| Directive |
In how many lines of the records below does the word "resources" appear? Answer with the number alone.

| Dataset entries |
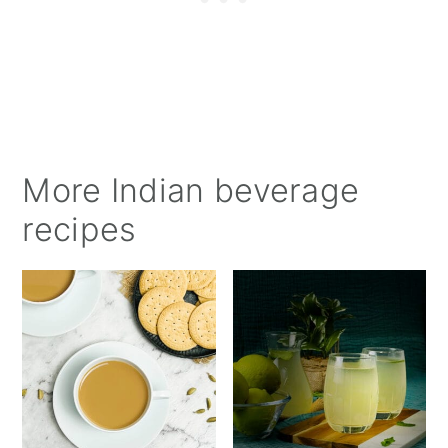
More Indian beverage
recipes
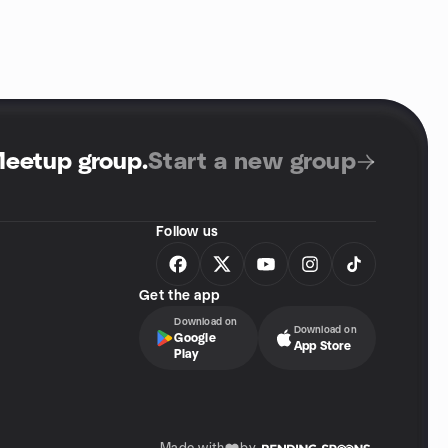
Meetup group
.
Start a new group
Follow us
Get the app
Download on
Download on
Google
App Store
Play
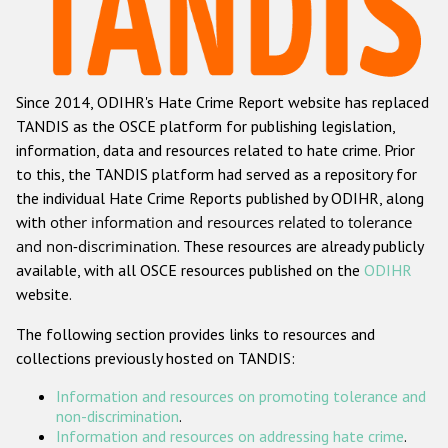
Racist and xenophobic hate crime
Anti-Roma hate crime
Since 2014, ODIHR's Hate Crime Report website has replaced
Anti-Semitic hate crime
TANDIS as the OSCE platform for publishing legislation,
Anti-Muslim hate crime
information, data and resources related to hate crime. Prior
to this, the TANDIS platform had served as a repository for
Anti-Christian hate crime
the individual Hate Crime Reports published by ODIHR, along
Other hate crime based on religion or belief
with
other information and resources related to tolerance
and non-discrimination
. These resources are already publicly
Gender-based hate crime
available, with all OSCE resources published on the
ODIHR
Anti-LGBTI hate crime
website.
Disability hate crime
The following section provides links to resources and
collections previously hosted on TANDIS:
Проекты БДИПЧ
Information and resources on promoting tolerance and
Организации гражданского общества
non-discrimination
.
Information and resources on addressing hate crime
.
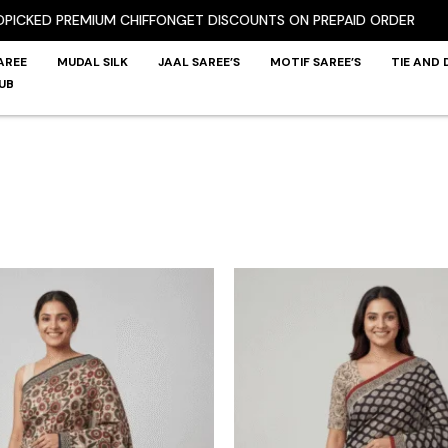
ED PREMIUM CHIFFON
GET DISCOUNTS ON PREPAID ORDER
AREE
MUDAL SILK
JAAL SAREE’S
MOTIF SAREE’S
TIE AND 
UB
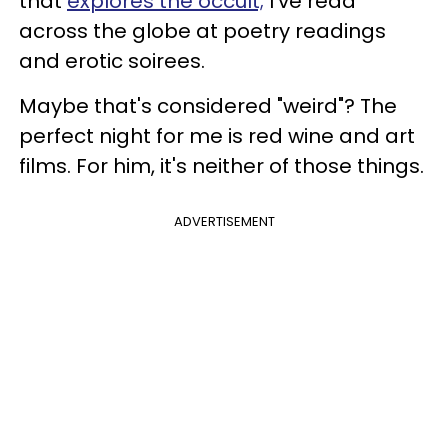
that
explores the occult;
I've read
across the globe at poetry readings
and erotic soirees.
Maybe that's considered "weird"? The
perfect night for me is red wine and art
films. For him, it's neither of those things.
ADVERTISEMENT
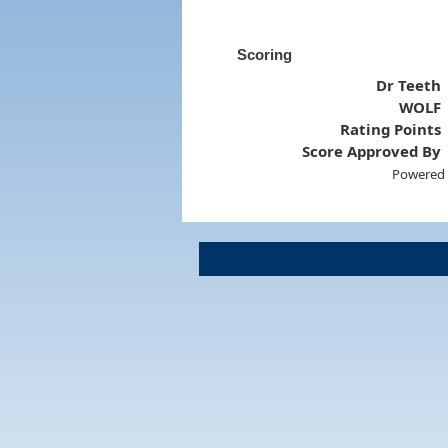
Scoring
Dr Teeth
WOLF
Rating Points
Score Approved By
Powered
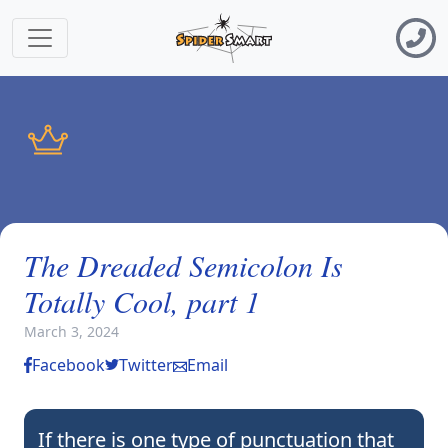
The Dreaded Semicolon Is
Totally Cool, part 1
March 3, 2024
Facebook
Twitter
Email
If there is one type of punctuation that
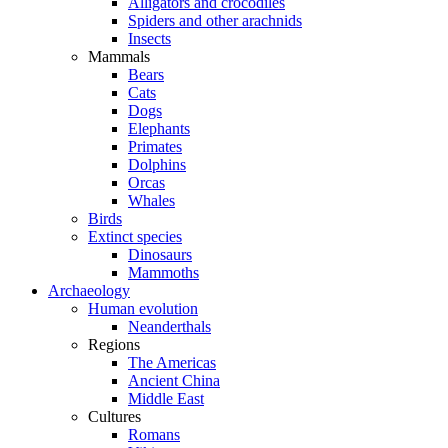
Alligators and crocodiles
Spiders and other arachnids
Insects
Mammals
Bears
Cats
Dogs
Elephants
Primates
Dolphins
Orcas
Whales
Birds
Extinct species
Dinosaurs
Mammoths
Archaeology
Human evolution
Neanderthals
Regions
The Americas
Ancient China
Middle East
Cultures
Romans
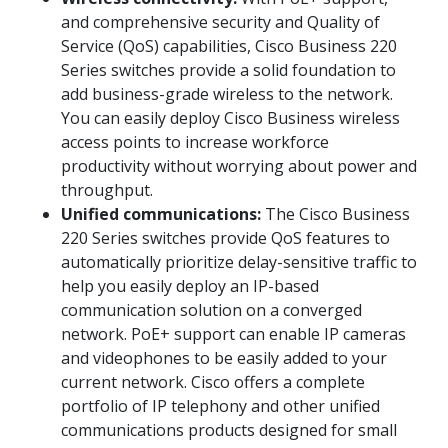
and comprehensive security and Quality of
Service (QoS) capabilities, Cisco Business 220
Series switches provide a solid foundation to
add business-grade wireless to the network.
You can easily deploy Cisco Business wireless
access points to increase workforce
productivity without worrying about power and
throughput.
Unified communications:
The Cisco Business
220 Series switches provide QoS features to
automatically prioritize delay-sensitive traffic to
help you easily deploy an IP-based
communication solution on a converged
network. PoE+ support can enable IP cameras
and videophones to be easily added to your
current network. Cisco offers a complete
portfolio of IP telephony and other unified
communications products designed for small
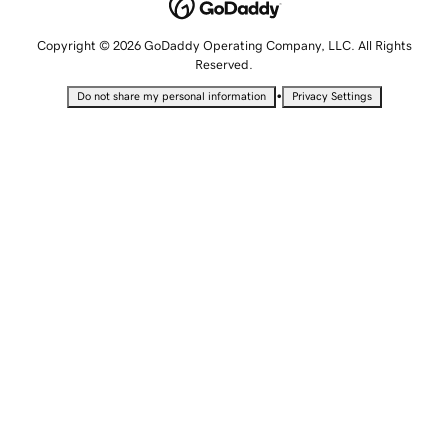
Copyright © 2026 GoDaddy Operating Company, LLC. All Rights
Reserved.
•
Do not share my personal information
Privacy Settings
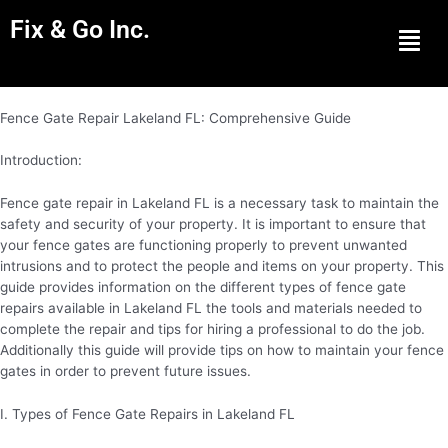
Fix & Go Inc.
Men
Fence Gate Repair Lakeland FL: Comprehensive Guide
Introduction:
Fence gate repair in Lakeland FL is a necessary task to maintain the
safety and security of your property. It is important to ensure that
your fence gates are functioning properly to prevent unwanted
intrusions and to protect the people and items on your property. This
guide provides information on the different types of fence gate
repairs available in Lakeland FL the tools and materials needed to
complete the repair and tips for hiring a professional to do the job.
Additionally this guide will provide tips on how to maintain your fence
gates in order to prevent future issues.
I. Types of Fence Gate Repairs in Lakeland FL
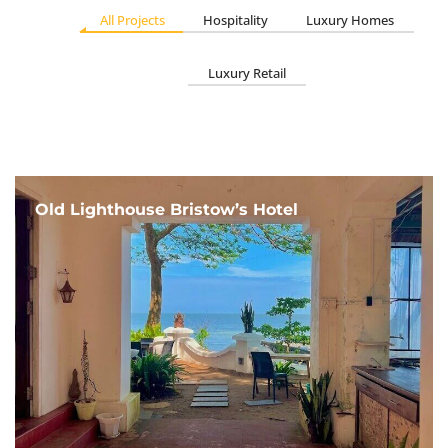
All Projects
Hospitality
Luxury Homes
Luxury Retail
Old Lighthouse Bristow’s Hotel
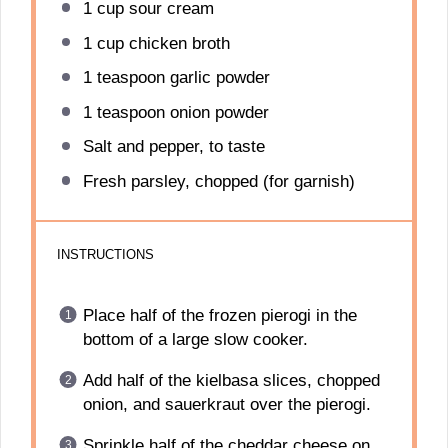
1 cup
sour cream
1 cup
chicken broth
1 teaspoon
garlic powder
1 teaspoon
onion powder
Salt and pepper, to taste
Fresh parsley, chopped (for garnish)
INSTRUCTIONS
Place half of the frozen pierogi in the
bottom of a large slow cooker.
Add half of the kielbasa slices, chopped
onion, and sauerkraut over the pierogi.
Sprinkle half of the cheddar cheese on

| Written response |
7